Deploy and verify the palette
digitorn dev deploy tuto-slash-commands.yaml
Inspect the registered commands via the app summary:
curl -sS -H "Authorization: Bearer $TOKEN" \
http://127.0.0.1:8000/api/apps/tuto-slash-commands \
| jq '.data.slash_commands[]|"\(.command) - \(.description)"'
Captured output:
"/help - List every command declared by this app."
"/compact - Trim older messages to free context window."
"/undo - Undo the last turn (restore previous state)."
"/greet - Greet someone in 3 languages."
"/summarise - One-paragraph summary of a piece of text."
Sample flow: builtin /help (server-side dispatch)

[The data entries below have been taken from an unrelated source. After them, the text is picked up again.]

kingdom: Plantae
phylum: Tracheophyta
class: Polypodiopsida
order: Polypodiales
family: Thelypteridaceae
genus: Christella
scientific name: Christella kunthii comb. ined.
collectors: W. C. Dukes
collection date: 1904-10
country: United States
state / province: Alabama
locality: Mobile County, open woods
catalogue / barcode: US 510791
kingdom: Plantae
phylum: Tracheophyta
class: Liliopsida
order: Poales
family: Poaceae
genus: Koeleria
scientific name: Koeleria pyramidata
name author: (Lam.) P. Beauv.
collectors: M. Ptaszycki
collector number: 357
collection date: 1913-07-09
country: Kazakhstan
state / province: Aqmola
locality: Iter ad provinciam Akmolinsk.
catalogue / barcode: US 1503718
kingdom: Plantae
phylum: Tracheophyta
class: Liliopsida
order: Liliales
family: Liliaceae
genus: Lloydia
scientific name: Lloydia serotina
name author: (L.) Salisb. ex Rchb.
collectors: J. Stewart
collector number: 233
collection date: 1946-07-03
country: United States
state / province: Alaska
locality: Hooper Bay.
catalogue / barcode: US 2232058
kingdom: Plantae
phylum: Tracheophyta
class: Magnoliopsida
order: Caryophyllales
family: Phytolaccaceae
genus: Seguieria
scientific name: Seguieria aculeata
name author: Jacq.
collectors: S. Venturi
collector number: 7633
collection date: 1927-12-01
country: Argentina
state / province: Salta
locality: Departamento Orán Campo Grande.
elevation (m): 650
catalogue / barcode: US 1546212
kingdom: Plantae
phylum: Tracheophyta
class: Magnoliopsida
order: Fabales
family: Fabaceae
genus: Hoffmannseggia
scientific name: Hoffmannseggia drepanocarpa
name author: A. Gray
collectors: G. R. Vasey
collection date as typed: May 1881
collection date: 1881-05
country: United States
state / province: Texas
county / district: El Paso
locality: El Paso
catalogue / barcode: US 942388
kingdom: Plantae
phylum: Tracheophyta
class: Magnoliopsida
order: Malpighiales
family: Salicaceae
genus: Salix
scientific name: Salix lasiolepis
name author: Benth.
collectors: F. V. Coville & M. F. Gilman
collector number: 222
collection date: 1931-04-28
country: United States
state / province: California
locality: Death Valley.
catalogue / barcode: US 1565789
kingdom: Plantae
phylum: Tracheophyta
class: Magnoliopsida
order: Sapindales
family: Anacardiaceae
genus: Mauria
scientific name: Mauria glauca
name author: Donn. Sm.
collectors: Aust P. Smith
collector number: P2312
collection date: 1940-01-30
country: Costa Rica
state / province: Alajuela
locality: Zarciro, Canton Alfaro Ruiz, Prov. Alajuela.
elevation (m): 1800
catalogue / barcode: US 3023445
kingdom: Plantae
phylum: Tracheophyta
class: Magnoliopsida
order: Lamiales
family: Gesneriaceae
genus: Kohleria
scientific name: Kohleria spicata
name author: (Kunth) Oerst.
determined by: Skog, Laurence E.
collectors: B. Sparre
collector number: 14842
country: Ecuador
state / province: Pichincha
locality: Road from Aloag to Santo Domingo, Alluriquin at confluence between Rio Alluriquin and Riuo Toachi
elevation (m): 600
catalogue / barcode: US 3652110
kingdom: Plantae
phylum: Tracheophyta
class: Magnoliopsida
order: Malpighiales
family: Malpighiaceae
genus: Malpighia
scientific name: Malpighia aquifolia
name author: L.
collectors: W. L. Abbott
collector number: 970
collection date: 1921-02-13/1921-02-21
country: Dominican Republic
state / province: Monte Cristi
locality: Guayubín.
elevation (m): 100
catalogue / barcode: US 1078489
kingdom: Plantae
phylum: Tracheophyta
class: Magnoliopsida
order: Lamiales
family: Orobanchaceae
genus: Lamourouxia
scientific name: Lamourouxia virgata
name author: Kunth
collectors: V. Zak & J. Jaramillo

Send the slash command as a plain user message; the daemon intercepts it before the agent loop:
curl -sS -X POST \
-H "Authorization: Bearer $TOKEN" \
-H "Content-Type: application/json" \
-d '{"message": "/help", "queue_mode": "async"}' \
http://127.0.0.1:8000/api/apps/tuto-slash-commands/sessions/<sid>/messages
Response time: ~20 milliseconds. No LLM call. The handler's
response (the formatted help text listing every declared
command) streams via the token SSE channel so the chat UI
renders it like a normal assistant message. The text is NOT
persisted in the session message history (builtins are
stateless UI sugar).
Sample flow: template /greet (client-side fill)
When the user types /greet Paul in the chat composer,
the client looks up the template, fills {{name}} with
"Paul", and POSTs the rendered string as a regular user
message. The daemon never sees the slash form.
Simulating that from the API:
filled='Reply with a short greeting for Paul in three different languages. One line per language, format: `<language>: <greeting>`.'
curl -sS -X POST \
-H "Authorization: Bearer $TOKEN" \
-H "Content-Type: application/json" \
-d "{\"message\": $(printf '%s' "$filled" | jq -Rs '.'), \"queue_mode\": \"async\"}" \
http://127.0.0.1:8000/api/apps/tuto-slash-commands/sessions/<sid>/messages
The agent runs a normal turn and replies:
[user] Reply with a short greeting for Paul in three
different languages. One line per language, format:
`<language>: <greeting>`.
[assistant]
English: Hi Paul!
Spanish: ¡Hola, Paul!
French: Salut Paul!
Both the user and assistant turns are persisted in the session message history, exactly like any other turn.
When to reach for each flavour
Builtin when the action does not need the LLM at all:
help text, session housekeeping (/compact, /undo),
state inspection, manual /abort-style controls. Cheap and
fast (no model call), limited to handlers shipped in the
daemon.
Template when the LLM is doing the work but the prompt
follows a stable pattern: /commit <msg>, /translate <lang> <text>,
/code-review <file>, /explain <symbol>. The client
form-fills the variables before sending; the agent gets a
clean instruction without the user typing the boilerplate.
The two flavours are independent: a command cannot be both
a builtin and a template. If you give it an action: block,
the daemon runs the builtin and ignores any template: field.
Going further
- Add a custom builtin: implement an async handler in the daemon's slash dispatch and declare it in your YAML.
- Combine with skills: declare an app skill under
skills:and invoke it via the framework's/use_skill <name>shortcut (different mechanism, see Advanced 2). - Let users author their own templates per-app: set
dev.allow_user_skills: trueso the chat composer's skill picker stores user-defined entries inuser_skills(per-user, per-app).